##### Provided text

The idea of creating another login plugin started after I tested several login widgets and none of them met my total needs. My first and the most important need was to have the same layout for all the pages including the login pages (register, lost password and profile). Most of those plugins use the WordPress standard login pages that show the WordPress logo and the form. Although it is possible to replace the WordPress logo, the layout still looks different. Another option is to create custom pages for those login procedures but there are no too much tutorial and documentation out there. A second need was to be compatible with WordPress multisite and restrict access to registered users of the site. The tested plugins worked fine with WordPress multisite but they allow any registered user to access to the current site. A third and last need was to use a login button instead of a login form that will open a signup form once it is clicked. After searching a while in WordPress plugin directory, I was unable to find any plugin with the desired need.
At the beginning, I was hesitating to develop another login plugin and I was considering to create just the custom pages for new user registration, lost password and profile because I didn’t want to spend too much time on that. After finding just one tutorial and being unsuccessful creating the pages, I decided to invest part of my time in creating another login plugin with all my needs because I was planning to develop some plugins for WordPress after all.
To start developing the plugin, I came up with a name based on what my plugin does. But after attempting to submit my plugin to WordPress, I realized that the name was already taken by other plugin. So, I had to rethink on another name and change the directory and file names, and the classes inside the files. Then, I had to re-test everything to make sure the plugin worked as before. Therefore, it is better search for the proposed naming in the plugin directory on WordPress before programming. To develop this plugin, I used two plugins as a base code: sidebar login for the login validation and form and bbpres for the virtual login pages. For the modal form, I used jQuery UI dialog and jQuery redmond theme. To allow plugin users changing the theme for the login button and form, the jQuery theme was registered in the wp_enqueue_scripts hook. The details about changing the theme are explained in the Place Login User Guide.
Instead of using WordPress standard login pages, this plugin has its own default pages that fits with the blog template theme. Those pages have a template file stored in the template directory of this plugin and they can be modified if they are copied to the WordPress theme directory. Only the lost password page is identical than the WordPress standard login pages. The new registration user page allows you to enter the first name, last name and password in contrast to WordPress standard registration page. The downside of this page is not to verify the email as WordPress does but I will work on that for the next release. And the edit profile allows you to modify only the data asked in the user registration page different from the WordPress that allows you to edit much more user information and give you access to the WordPress administration dashboard.
Although creating this plugin was a long learning process and time consuming, those efforts were satisfied by having a login plugin that does what I needed. Moreover, I expect this plugin can help to other WordPress users who have similar login needs as I had it.

##########

Exercise prompt:
Print the stretch of the login plugin write-up from "At the beginning, I" through "WordPress after all.", word for word. The lines after this come from a different source.

##### Supplied material

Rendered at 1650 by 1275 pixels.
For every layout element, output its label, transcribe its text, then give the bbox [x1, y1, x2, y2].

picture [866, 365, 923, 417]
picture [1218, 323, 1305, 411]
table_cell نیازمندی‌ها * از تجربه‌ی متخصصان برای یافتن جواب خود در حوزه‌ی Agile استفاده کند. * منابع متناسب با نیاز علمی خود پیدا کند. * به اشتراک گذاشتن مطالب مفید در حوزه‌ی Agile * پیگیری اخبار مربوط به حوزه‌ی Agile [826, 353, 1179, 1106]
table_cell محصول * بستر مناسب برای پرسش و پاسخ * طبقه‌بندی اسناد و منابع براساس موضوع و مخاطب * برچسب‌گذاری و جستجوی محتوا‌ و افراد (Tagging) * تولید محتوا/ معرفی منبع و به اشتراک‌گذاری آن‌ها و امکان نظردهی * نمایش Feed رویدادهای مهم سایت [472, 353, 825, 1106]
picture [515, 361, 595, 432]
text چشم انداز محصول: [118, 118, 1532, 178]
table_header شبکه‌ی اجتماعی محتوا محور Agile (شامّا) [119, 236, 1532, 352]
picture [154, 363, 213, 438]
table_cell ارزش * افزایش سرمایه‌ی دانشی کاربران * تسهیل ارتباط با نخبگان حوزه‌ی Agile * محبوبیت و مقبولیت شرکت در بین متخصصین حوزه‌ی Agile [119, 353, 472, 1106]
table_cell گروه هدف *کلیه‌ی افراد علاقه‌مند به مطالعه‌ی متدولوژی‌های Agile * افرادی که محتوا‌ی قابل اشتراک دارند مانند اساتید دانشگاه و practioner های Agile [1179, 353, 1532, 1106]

##########

Completed task:
At the beginning, I was hesitating to develop another login plugin and I was considering to create just the custom pages for new user registration, lost password and profile because I didn’t want to spend too much time on that. After finding just one tutorial and being unsuccessful creating the pages, I decided to invest part of my time in creating another login plugin with all my needs because I was planning to develop some plugins for WordPress after all.